EXERCISE BRIEF ▸ Scan the entries below for the word "after". Copy out every line in which it occurs.
^^^^
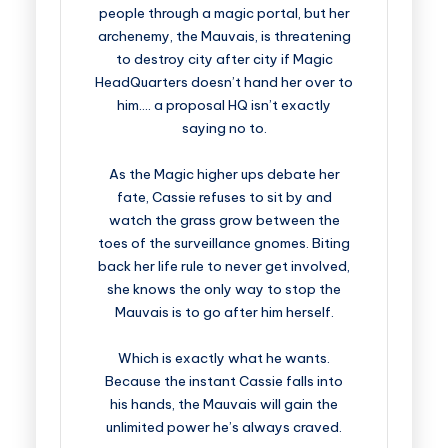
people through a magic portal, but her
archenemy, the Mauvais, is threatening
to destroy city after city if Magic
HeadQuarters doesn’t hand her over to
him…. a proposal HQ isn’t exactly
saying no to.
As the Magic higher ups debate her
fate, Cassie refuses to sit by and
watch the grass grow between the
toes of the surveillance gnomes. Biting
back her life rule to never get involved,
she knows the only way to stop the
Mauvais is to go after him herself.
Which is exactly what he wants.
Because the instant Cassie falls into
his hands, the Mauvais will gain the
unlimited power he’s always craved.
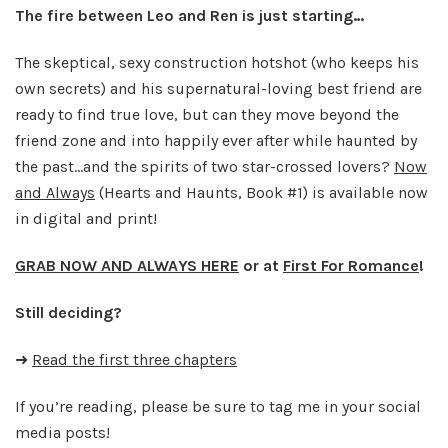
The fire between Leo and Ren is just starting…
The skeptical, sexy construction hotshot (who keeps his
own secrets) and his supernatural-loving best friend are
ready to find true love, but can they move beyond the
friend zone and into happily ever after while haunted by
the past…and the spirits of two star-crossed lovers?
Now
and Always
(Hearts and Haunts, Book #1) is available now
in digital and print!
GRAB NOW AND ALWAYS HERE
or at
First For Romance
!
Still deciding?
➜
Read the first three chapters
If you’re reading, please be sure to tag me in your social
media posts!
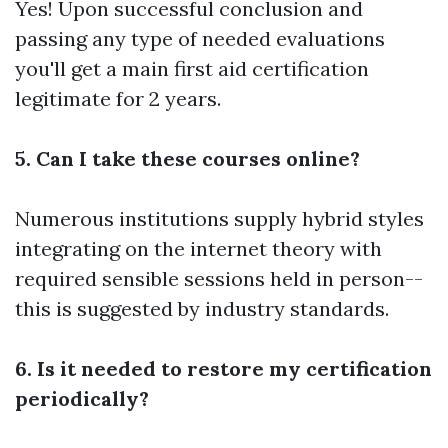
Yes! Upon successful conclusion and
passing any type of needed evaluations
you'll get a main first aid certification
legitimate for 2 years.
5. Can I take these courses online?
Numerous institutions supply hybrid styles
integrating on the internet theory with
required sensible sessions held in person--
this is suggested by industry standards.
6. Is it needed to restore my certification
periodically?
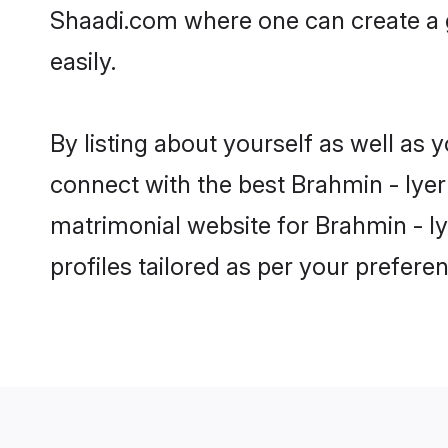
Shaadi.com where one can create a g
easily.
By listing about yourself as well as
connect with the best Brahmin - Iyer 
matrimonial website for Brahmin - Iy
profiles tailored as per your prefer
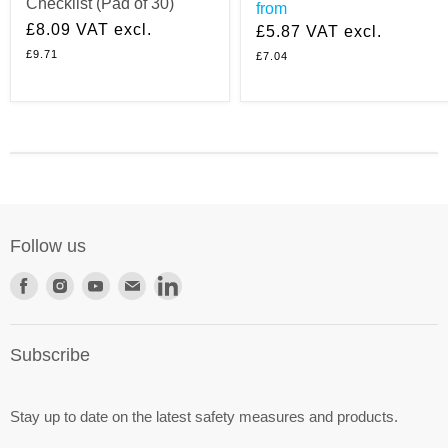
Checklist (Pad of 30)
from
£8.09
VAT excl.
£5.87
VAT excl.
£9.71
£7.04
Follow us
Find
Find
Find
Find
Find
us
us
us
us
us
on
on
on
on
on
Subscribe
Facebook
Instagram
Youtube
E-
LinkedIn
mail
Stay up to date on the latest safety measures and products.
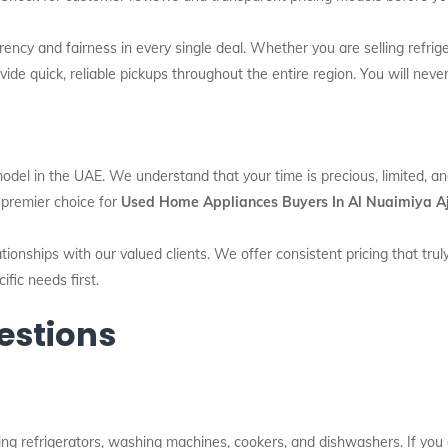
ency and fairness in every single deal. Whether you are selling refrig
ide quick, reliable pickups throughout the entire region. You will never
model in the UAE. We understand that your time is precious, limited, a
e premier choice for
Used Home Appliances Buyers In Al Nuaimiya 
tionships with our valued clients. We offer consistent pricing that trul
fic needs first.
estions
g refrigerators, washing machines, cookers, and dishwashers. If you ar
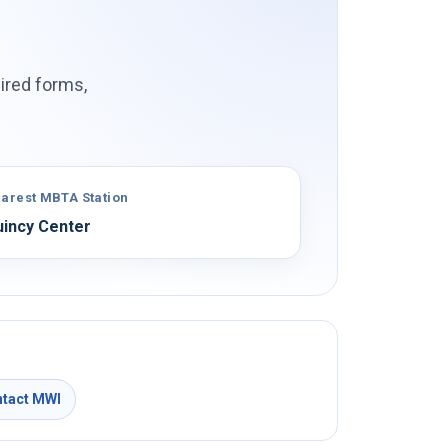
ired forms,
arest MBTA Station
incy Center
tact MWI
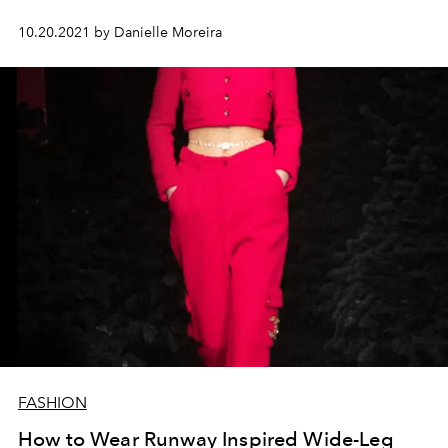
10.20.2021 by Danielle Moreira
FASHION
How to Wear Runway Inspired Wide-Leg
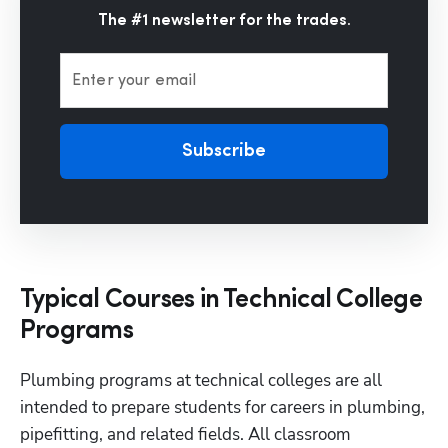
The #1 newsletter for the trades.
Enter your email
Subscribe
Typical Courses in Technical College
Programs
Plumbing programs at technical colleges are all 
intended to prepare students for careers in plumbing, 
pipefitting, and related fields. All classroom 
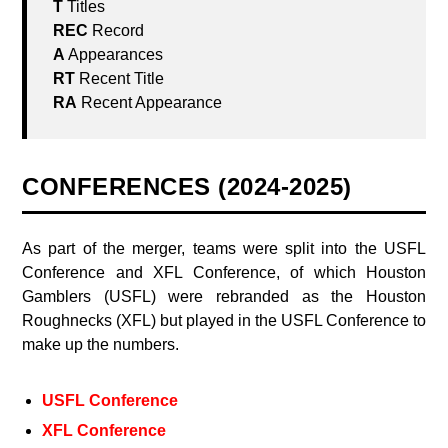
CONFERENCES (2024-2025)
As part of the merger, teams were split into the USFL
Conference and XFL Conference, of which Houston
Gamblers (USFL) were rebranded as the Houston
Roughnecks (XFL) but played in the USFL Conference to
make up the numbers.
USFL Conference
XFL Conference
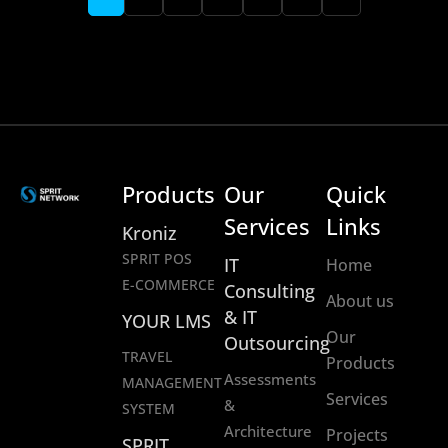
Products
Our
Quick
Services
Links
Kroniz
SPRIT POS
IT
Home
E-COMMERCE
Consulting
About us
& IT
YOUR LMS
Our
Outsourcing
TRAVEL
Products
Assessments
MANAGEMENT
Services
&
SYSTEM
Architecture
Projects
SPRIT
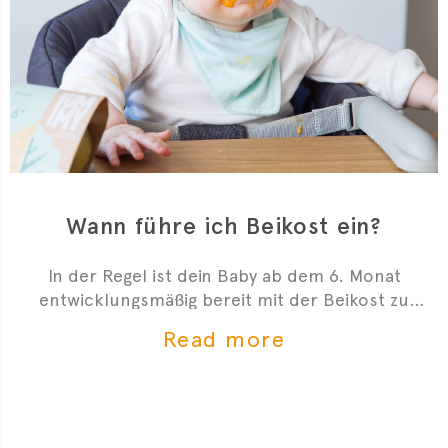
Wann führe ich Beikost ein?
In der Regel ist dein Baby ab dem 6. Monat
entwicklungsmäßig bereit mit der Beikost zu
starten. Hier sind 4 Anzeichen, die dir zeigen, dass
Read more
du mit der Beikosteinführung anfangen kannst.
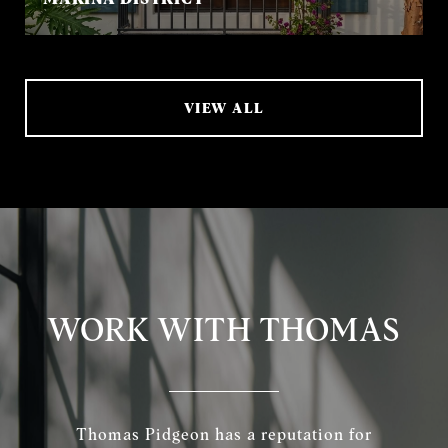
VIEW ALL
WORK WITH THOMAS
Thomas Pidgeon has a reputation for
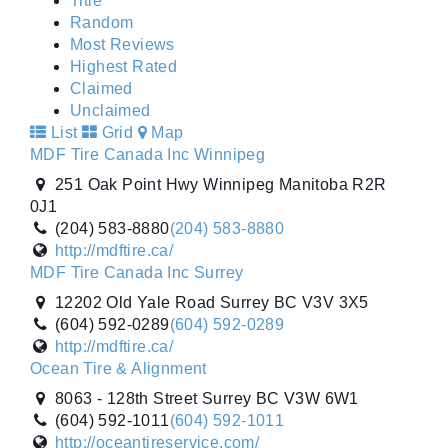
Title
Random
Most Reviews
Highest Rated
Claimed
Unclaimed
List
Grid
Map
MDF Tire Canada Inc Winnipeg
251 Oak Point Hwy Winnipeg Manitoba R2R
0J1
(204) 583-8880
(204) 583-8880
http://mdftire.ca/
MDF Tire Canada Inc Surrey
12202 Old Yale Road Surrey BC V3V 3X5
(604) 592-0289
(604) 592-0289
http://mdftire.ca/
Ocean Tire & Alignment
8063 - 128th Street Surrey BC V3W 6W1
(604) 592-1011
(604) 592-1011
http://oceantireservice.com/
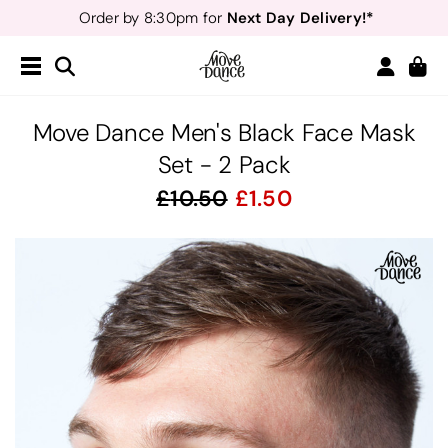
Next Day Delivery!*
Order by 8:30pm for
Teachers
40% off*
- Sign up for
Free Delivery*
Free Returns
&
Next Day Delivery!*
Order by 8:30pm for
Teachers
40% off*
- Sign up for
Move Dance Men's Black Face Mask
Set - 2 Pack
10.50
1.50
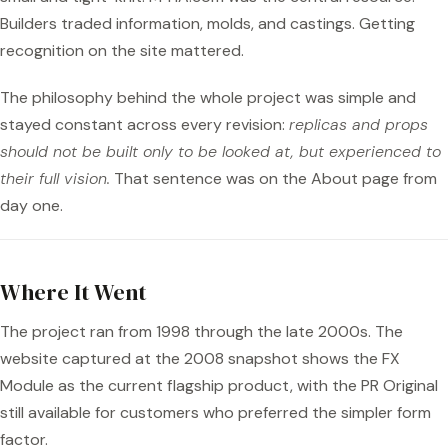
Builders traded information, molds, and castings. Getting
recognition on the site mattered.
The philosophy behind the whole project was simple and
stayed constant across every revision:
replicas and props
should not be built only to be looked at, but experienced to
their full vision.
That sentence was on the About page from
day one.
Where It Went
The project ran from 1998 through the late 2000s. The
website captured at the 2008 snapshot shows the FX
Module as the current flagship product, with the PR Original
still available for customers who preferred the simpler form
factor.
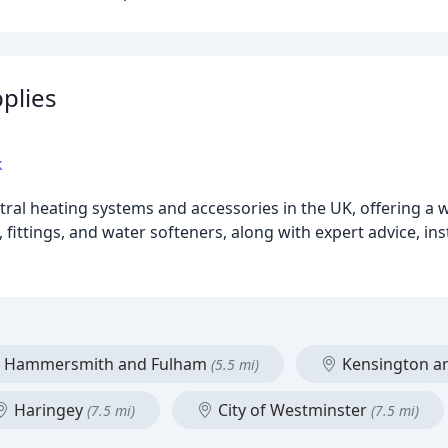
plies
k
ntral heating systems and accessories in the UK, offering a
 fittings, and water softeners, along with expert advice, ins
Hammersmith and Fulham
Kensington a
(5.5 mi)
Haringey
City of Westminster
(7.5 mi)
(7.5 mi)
^^^^
ANSWER BOX ▸
to destroy city after city if Magic
Mauvais is to go after him herself.
friend zone and into happily ever after while haunted by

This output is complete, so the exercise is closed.